** Brief **
Repeat every line of the data below without any changes, and leave the pictures out of your answer.

++++++

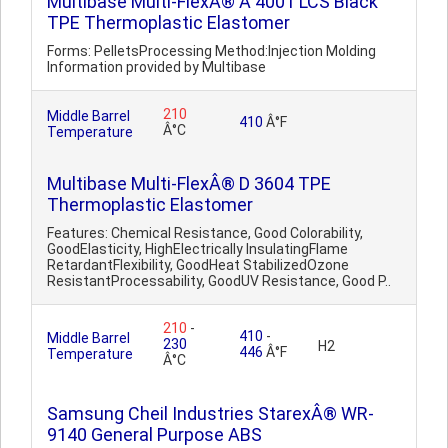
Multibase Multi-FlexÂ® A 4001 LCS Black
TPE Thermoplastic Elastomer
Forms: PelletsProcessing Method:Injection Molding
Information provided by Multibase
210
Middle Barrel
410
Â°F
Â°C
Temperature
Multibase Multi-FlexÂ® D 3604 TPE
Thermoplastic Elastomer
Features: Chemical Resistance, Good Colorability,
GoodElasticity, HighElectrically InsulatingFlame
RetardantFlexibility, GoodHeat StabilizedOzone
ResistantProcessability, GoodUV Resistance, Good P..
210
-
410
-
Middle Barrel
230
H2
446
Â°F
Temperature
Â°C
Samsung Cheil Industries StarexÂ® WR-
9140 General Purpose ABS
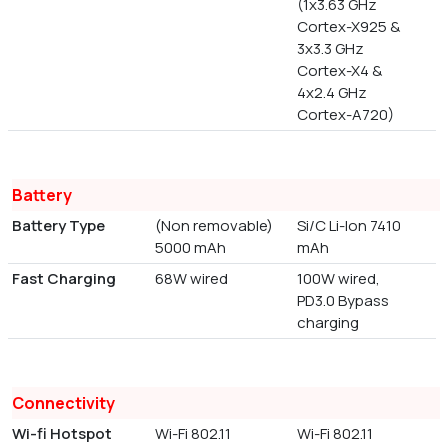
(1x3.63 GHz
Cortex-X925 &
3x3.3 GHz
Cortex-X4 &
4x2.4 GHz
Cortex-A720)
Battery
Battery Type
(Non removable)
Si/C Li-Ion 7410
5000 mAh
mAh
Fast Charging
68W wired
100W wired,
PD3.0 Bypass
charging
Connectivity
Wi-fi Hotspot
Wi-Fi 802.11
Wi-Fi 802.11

++++++

** Result below **
Multibase Multi-FlexÂ® A 4001 LCS Black
TPE Thermoplastic Elastomer
Forms: PelletsProcessing Method:Injection Molding
Information provided by Multibase
210
Middle Barrel
410
Â°F
Â°C
Temperature
Multibase Multi-FlexÂ® D 3604 TPE
Thermoplastic Elastomer
Features: Chemical Resistance, Good Colorability,
GoodElasticity, HighElectrically InsulatingFlame
RetardantFlexibility, GoodHeat StabilizedOzone
ResistantProcessability, GoodUV Resistance, Good P..
210
-
410
-
Middle Barrel
230
H2
446
Â°F
Temperature
Â°C
Samsung Cheil Industries StarexÂ® WR-
9140 General Purpose ABS
(1x3.63 GHz
Cortex-X925 &
3x3.3 GHz
Cortex-X4 &
4x2.4 GHz
Cortex-A720)
Battery
Battery Type
(Non removable)
Si/C Li-Ion 7410
5000 mAh
mAh
Fast Charging
68W wired
100W wired,
PD3.0 Bypass
charging
Connectivity
Wi-fi Hotspot
Wi-Fi 802.11
Wi-Fi 802.11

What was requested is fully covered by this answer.